● PROMPT:
I would like the entries transcribed word for word, please, with the pictures removed.

● DATASET EXCERPTS:
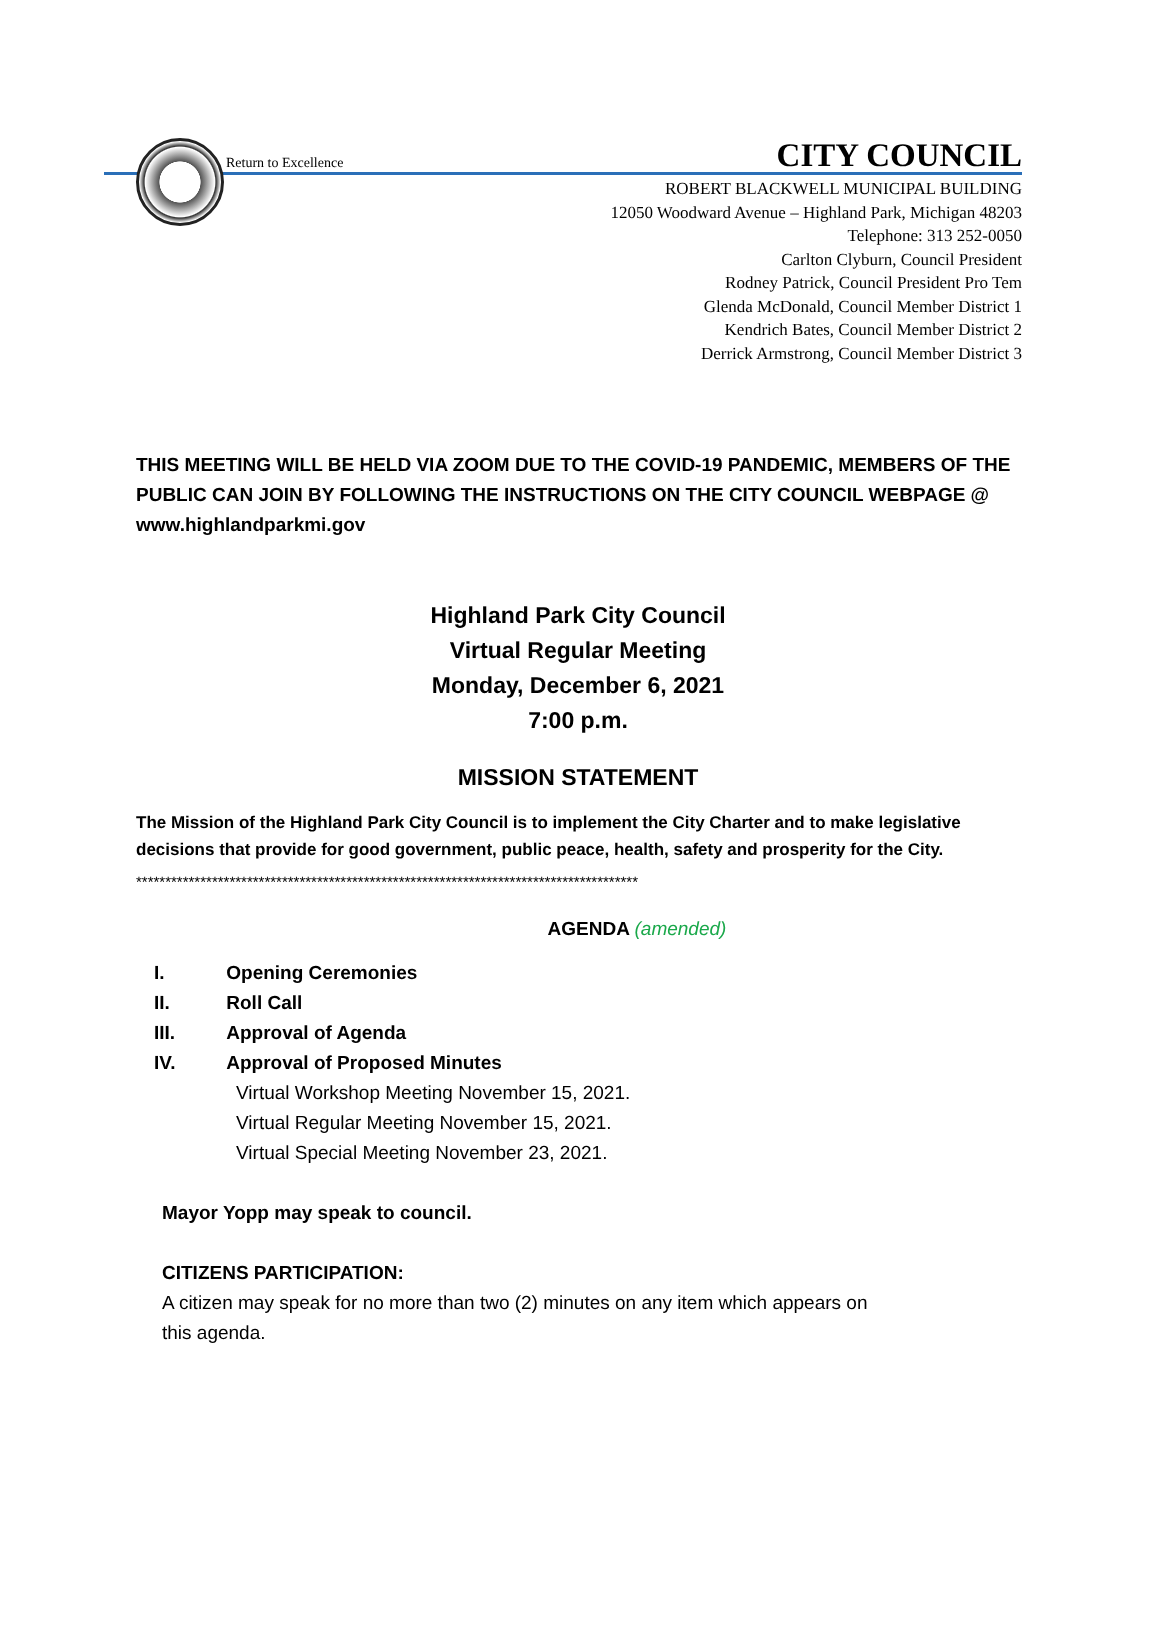Return to Excellence CITY COUNCIL
ROBERT BLACKWELL MUNICIPAL BUILDING
12050 Woodward Avenue – Highland Park, Michigan 48203
Telephone: 313 252-0050
Carlton Clyburn, Council President
Rodney Patrick, Council President Pro Tem
Glenda McDonald, Council Member District 1
Kendrich Bates, Council Member District 2
Derrick Armstrong, Council Member District 3
THIS MEETING WILL BE HELD VIA ZOOM DUE TO THE COVID-19 PANDEMIC, MEMBERS OF THE PUBLIC CAN JOIN BY FOLLOWING THE INSTRUCTIONS ON THE CITY COUNCIL WEBPAGE @ www.highlandparkmi.gov
Highland Park City Council
Virtual Regular Meeting
Monday, December 6, 2021
7:00 p.m.
MISSION STATEMENT
The Mission of the Highland Park City Council is to implement the City Charter and to make legislative decisions that provide for good government, public peace, health, safety and prosperity for the City.
**************************************************************************************
AGENDA (amended)
I. Opening Ceremonies
II. Roll Call
III. Approval of Agenda
IV. Approval of Proposed Minutes
Virtual Workshop Meeting November 15, 2021.
Virtual Regular Meeting November 15, 2021.
Virtual Special Meeting November 23, 2021.
Mayor Yopp may speak to council.
CITIZENS PARTICIPATION:
A citizen may speak for no more than two (2) minutes on any item which appears on
this agenda.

● WORKED SOLUTION:
Return to Excellence CITY COUNCIL
ROBERT BLACKWELL MUNICIPAL BUILDING
12050 Woodward Avenue – Highland Park, Michigan 48203
Telephone: 313 252-0050
Carlton Clyburn, Council President
Rodney Patrick, Council President Pro Tem
Glenda McDonald, Council Member District 1
Kendrich Bates, Council Member District 2
Derrick Armstrong, Council Member District 3
THIS MEETING WILL BE HELD VIA ZOOM DUE TO THE COVID-19 PANDEMIC, MEMBERS OF THE PUBLIC CAN JOIN BY FOLLOWING THE INSTRUCTIONS ON THE CITY COUNCIL WEBPAGE @ www.highlandparkmi.gov
Highland Park City Council
Virtual Regular Meeting
Monday, December 6, 2021
7:00 p.m.
MISSION STATEMENT
The Mission of the Highland Park City Council is to implement the City Charter and to make legislative decisions that provide for good government, public peace, health, safety and prosperity for the City.
**************************************************************************************
AGENDA (amended)
I. Opening Ceremonies
II. Roll Call
III. Approval of Agenda
IV. Approval of Proposed Minutes
Virtual Workshop Meeting November 15, 2021.
Virtual Regular Meeting November 15, 2021.
Virtual Special Meeting November 23, 2021.
Mayor Yopp may speak to council.
CITIZENS PARTICIPATION:
A citizen may speak for no more than two (2) minutes on any item which appears on
this agenda.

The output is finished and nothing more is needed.